◆ **TASK DIRECTIONS**
Print the lines in the listing below starting at the line with "U arrestua në Rinas, Gjykata lë në burg" and ending at the line with "de Shakespeare, Antoi", both included. Reproduce them exactly and omit every picture.

══════════

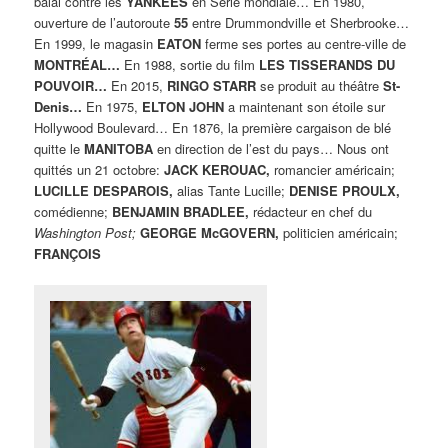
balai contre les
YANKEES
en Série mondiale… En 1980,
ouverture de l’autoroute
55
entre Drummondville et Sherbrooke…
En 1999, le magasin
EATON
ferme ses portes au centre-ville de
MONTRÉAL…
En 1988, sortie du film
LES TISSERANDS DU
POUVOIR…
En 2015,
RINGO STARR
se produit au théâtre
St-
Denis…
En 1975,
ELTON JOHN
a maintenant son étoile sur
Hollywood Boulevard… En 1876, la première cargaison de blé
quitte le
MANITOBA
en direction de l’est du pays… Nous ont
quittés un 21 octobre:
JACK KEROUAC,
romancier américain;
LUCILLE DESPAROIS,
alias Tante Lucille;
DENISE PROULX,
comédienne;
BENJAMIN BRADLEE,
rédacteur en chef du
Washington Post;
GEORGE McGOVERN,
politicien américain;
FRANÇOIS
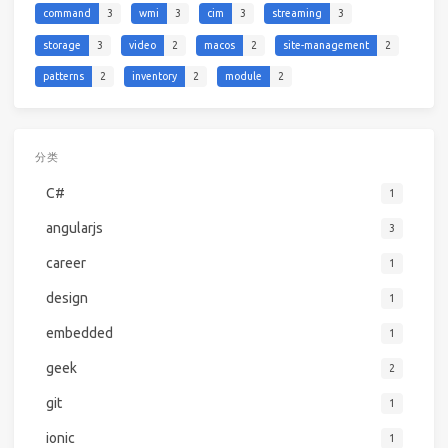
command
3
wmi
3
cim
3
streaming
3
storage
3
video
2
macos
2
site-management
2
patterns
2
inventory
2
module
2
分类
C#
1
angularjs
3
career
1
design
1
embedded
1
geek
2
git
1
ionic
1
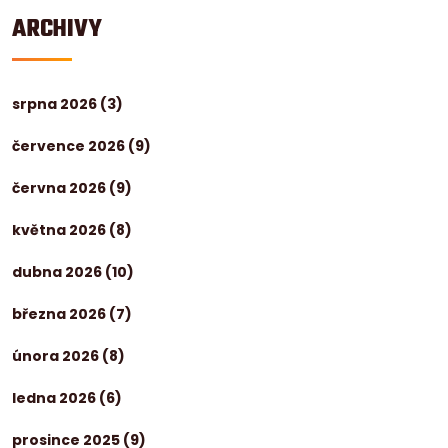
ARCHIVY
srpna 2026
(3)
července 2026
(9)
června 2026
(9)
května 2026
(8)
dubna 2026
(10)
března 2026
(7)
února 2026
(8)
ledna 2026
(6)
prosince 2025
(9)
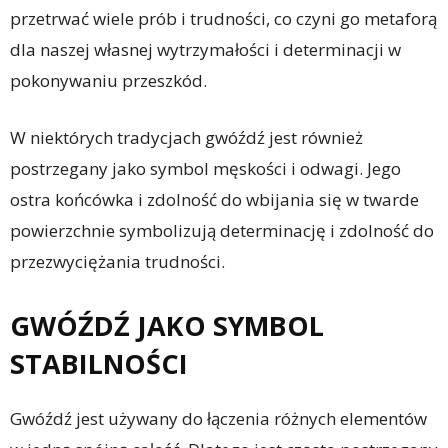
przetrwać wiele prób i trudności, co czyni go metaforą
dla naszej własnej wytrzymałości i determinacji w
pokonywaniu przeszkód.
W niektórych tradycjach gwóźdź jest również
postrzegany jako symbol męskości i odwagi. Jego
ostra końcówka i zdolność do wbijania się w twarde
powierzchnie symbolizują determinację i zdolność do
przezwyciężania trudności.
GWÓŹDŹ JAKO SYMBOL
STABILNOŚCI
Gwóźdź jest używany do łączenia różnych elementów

══════════

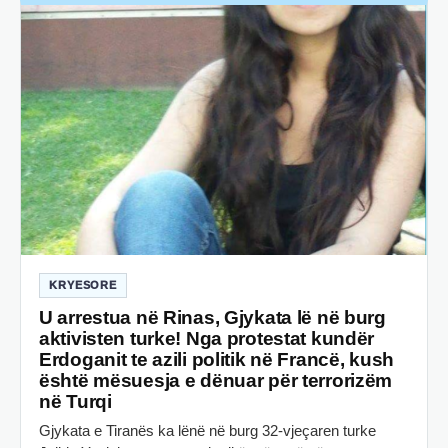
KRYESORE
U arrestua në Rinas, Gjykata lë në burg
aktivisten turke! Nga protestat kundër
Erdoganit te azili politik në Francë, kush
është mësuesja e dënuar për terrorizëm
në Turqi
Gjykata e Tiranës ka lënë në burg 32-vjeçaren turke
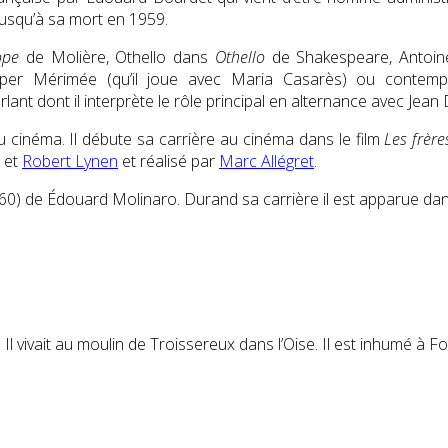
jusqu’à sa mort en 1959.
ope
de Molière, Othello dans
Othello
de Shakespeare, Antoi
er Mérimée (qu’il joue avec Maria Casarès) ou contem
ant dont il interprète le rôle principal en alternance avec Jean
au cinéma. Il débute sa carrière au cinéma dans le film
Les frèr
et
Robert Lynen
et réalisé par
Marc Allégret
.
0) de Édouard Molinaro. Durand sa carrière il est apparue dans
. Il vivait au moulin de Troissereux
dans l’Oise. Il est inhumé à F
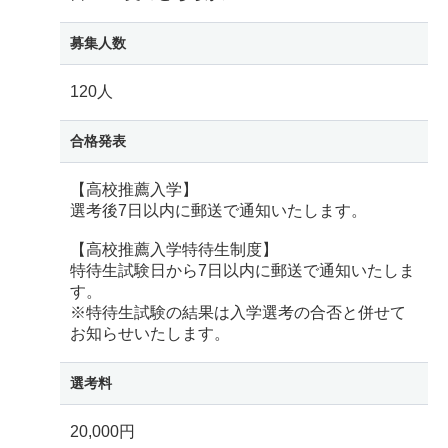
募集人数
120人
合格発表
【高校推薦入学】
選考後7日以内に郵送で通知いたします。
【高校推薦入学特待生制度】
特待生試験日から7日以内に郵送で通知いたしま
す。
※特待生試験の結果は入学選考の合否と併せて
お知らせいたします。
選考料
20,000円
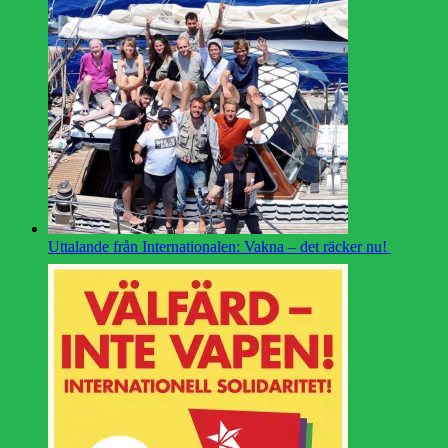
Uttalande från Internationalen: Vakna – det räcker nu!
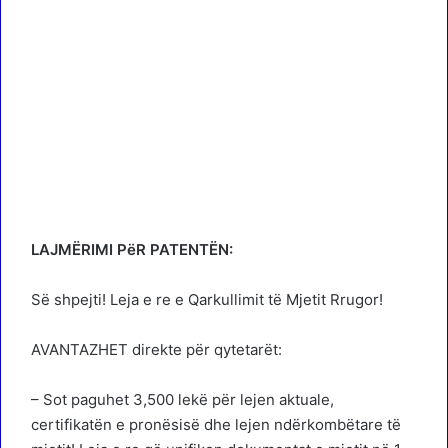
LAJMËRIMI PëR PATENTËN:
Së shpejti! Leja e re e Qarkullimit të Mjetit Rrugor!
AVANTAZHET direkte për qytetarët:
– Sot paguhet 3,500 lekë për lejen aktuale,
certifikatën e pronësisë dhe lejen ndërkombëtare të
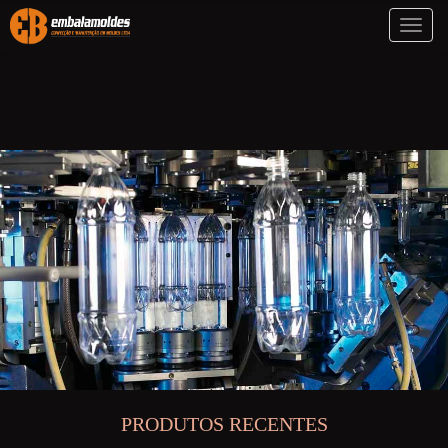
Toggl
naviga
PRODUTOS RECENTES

══════════

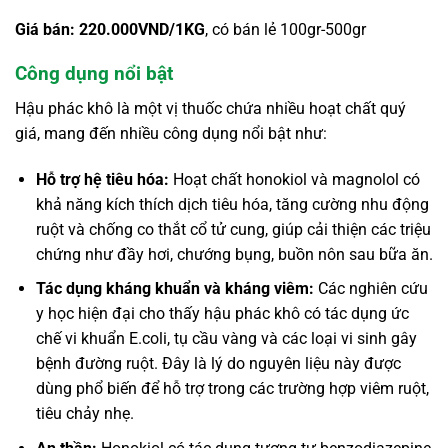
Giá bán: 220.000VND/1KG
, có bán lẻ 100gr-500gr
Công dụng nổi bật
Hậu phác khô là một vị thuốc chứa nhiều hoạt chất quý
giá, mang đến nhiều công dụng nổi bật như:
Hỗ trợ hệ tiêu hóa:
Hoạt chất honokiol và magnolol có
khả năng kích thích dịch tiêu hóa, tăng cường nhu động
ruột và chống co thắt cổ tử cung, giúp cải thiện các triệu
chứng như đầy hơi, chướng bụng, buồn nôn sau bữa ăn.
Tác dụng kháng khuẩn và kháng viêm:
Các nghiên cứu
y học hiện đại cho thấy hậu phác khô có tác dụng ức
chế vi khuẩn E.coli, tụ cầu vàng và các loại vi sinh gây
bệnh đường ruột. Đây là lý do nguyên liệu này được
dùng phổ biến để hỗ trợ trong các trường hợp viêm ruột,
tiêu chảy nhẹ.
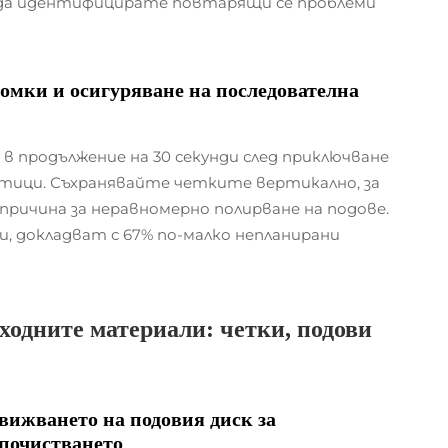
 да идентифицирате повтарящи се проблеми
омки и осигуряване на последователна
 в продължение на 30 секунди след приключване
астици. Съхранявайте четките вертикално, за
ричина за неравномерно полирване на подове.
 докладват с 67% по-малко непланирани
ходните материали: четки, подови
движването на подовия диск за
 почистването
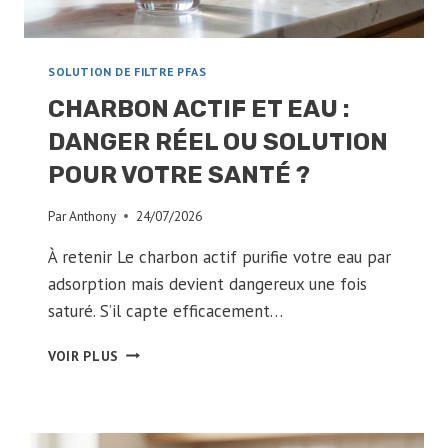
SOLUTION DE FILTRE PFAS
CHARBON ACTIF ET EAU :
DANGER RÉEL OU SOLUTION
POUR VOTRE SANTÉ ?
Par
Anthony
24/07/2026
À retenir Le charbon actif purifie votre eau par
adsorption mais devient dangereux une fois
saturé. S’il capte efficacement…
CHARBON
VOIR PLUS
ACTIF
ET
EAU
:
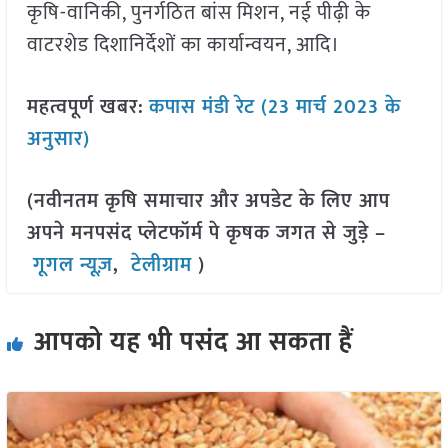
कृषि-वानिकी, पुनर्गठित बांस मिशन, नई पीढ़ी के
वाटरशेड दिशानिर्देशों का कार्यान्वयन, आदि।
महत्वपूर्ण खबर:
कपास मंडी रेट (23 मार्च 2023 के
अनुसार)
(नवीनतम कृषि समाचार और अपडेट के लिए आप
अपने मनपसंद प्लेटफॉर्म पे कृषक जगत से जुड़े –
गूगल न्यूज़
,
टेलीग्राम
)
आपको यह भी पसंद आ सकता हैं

══════════

◆ **RESPONSE BOX**
U arrestua në Rinas, Gjykata lë në burg
aktivisten turke! Nga protestat kundër
Erdoganit te azili politik në Francë, kush
është mësuesja e dënuar për terrorizëm
në Turqi
Gjykata e Tiranës ka lënë në burg 32-vjeçaren turke
jusqu’à sa mort en 1959.
ope
de Molière, Othello dans
Othello
de Shakespeare, Antoi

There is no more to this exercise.